Your Trusted Data Partner
As the Trusted Data Partner of the transformation programme, Anaeko performed data optimisation services including a discovery and rapidly deployed teams across data optimisation, hybrid cloud integration, integrated analytics and multicloud DevOps. Each team applied an iterative approach to understanding, analysing, and iterating data optimisation solutions that were used to communicate progress, performance and technical trade-offs.
4 Month Project
5 Billion Video Frames
800 Sensor Files per second
60% Cost Savings
The Business Problem
Processing video and sensor data faster than your competitors is critical to becoming the world-leader in autonomous driving. An automotive company had a growing fleet of self-driving cars generating huge volumes of data and the cost and effort to manage these was spiralling. To maintain a marketleading position the company needed data optimisation to accelerate their analytical research.
The Technical Problem
The infrastructure team needed to optimise data processing, reducing infrastructure costs of storing and processing data and operational costs of managing data, so that the analytics team could monitor more vehicles. The infrastructure and analytics teams were under pressure to meet aggressive deadlines, so they needed a partner who could work their existing platforms and around their busy schedules.
The Data Optimisation Challenge
The automotive company generated hundreds of Petabytes of high def video files and high frequency streaming sensor data. Each test vehicle captured video files from 8 cameras and sensor data from 15 sensors. The test fleet transmitted 800 objects per second and captured over 5 billion video frames from a short trial. The company needed to efficiently search the camera and sensor data to identify common events and outlier incidents and to do this they needed to intelligently tag and curate all data.
Data Optimisation Services
using deep inspection to
classify research data.
to increase the volume of data that could be processed.
to eliminate bottlenecks in the research pipeline.
using machine learning to enrich analytics.
to reduce data management overhead.
across hot and warm file and object storage.

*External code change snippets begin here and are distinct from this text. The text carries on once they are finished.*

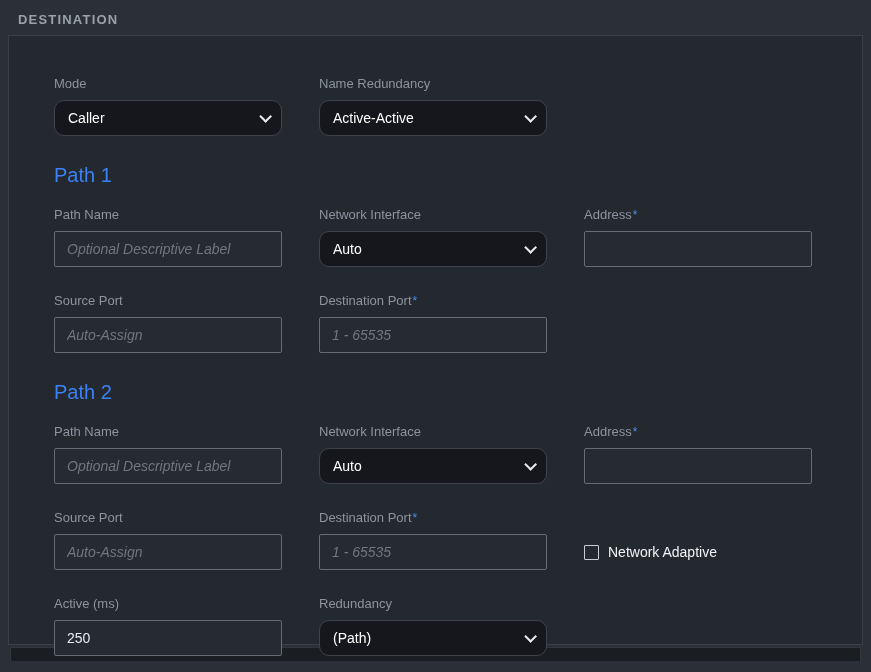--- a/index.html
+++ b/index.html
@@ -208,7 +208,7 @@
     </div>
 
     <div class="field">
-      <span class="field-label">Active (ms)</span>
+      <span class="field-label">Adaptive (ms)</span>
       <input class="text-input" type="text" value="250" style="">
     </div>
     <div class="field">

to maximise network and compute usage.
The Data Optimisation Solution
In 4 months Anaeko delivered a data optimisation solution that integrated existing infrastructure and applications with elastic cloud services using a flexible microservice architecture. We provided comprehensive test results and benchmarks from performance, integrity and automated regression test suites so that in-house teams could onward maintain the solution. We produced configuration and operational user guides, in line with existing process, for operational teams to manage the solution.

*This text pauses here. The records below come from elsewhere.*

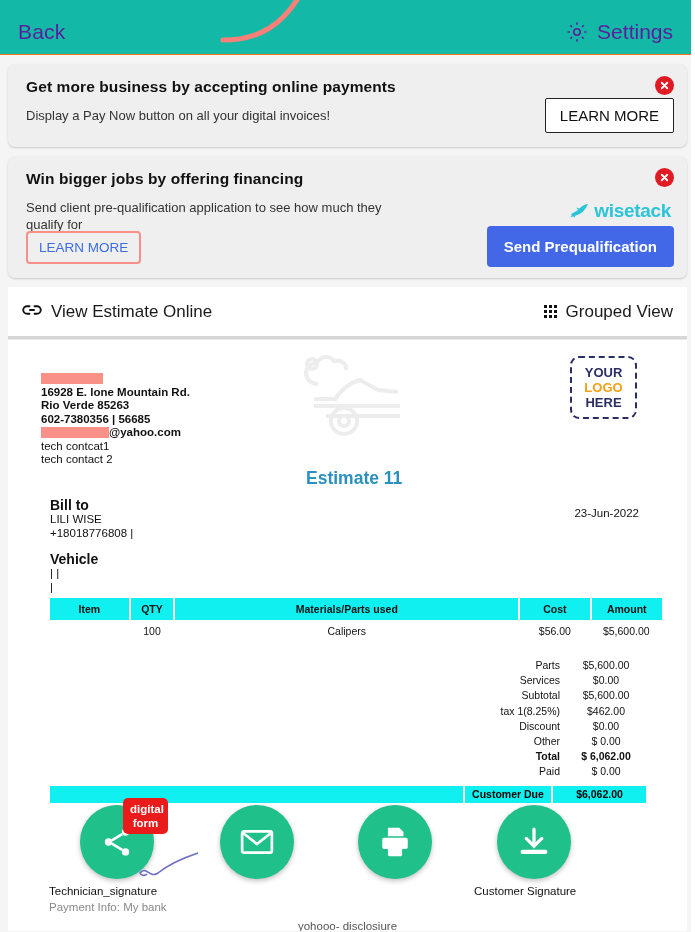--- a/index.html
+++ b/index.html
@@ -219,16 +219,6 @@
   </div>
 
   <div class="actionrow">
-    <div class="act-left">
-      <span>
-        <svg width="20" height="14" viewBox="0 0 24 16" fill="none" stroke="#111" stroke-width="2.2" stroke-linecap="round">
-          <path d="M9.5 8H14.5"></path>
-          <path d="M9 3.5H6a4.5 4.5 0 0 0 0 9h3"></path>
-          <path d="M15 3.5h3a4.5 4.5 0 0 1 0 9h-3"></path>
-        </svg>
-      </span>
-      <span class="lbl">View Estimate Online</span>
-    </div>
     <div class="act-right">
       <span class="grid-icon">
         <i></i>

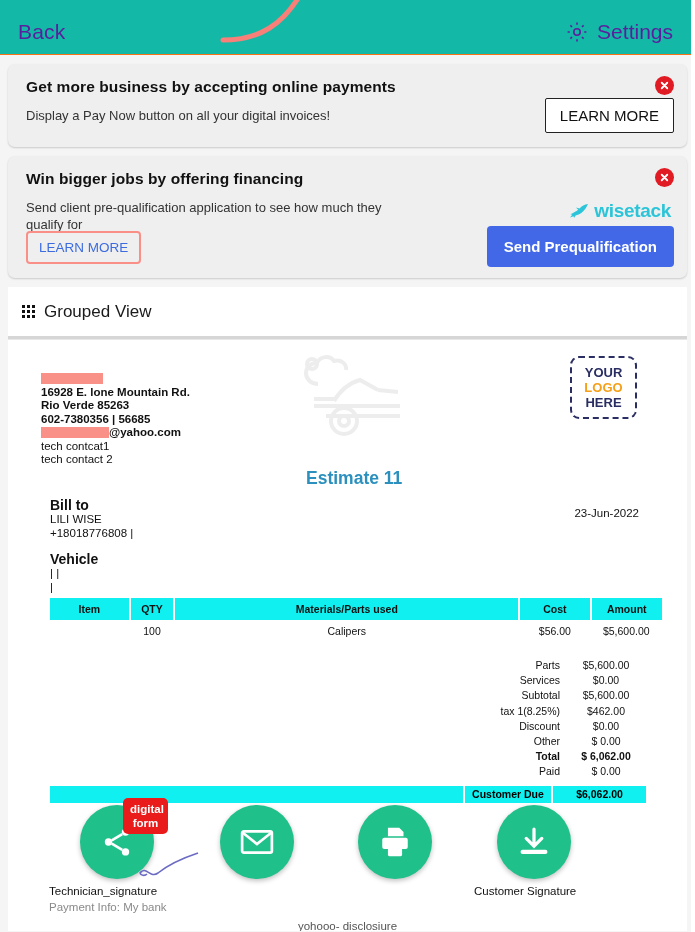--- a/index.html
+++ b/index.html
@@ -110,7 +110,7 @@
   .logo-box div.orange { color: #f6a01a; }
 
   .billto { position: absolute; left: 42px; top: 158px; }
-  .billto .b { font-size: 14px; font-weight: bold; color: #111; line-height: 14px; }
+  .billto .b { font-size: 11px; font-weight: normal; color: #111; line-height: 14px; }
   .billto .n { font-size: 11.5px; color: #111; line-height: 14px; }
   .docdate { position: absolute; right: 48px; top: 167px; font-size: 11.5px; color: #111; }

The Data Optimisation Platform
After considering the technical and operational requirements, and leveraging our experience of optimising Petabyte-scale storage platforms, Anaeko developed high performance Python agents running on a scale-out Kubernetes container platform. Anaeko optimised the system using parallel processing patterns and took advantage of multiple hybridcloud services including containers, machine learning, and object storage to accelerate development. In our asynchronous processing design, the sensors and camera data was first pushed onto object storage for software agents to download and deep-inspect files, then generate metadata published to a metadata catalogue.
A metadata search user interface enabled downstream analysts to search metadata and locate matching files for further processing. We applied a bespoke algorithm for training the machine learning models.
To manage cost, files were stored in a cost effective warm tier object store when not being actively processed and when the model was being trained, files were transferred from the warm tier to more performant hot tier, leveraging faster Network File System (NFS) storage. The warm and hot tiers were connected by a 10Gbps line that we maintained at 70-80% utilisation while maximising utilisation of compute resources.
We developed deep-inspect algorithms to extract metadata and redact sensitive data including Vehicle Identification Numbers. Our agents enabled analysts to define search tags and patterns that were used to search for matching files and report back file identifiers and locations. To efficiently process millions of files, parallel processing was implemented both at a container level and through multithreading. Our solution maximised utilisation of available compute infrastructure, and monitored network throughput, throttling processing where necessary to avoid network backlog.
The Technical Benefit
Using our solution the automotive company was able to process 800 files per second while maximising the efficiency of the available network and compute infrastructure.
The extensible architecture enabled future custom search and scan agents to be rapidly developed and for processing of additional file types to be added to meet other data analytics pipeline needs. The fully tagged and categorised object store acted as an efficient storage platform that scaled with continued use. The automated test suites and DevOps pipelines acted as a best-practice framework for future projects.
The Business Benefit
The data optimisation delivered an estimated 60% TCO reduction. Combining Hot and Warm Tier storage within a software-defined storage architecture reduced the storage cost per file. Not only was the underlying storage hardware cheaper for object storage than for NFS, but the object store required less storage admin effort to manage. The end-to-end solution maximised utilisation of the available network and compute infrastructure optimising the processing cost. The in-house teams had clear visibility of progress throughout the project and were left with an extensible framework of open standard and open source services, integrated and automated within an efficient multicloud DevOps environment.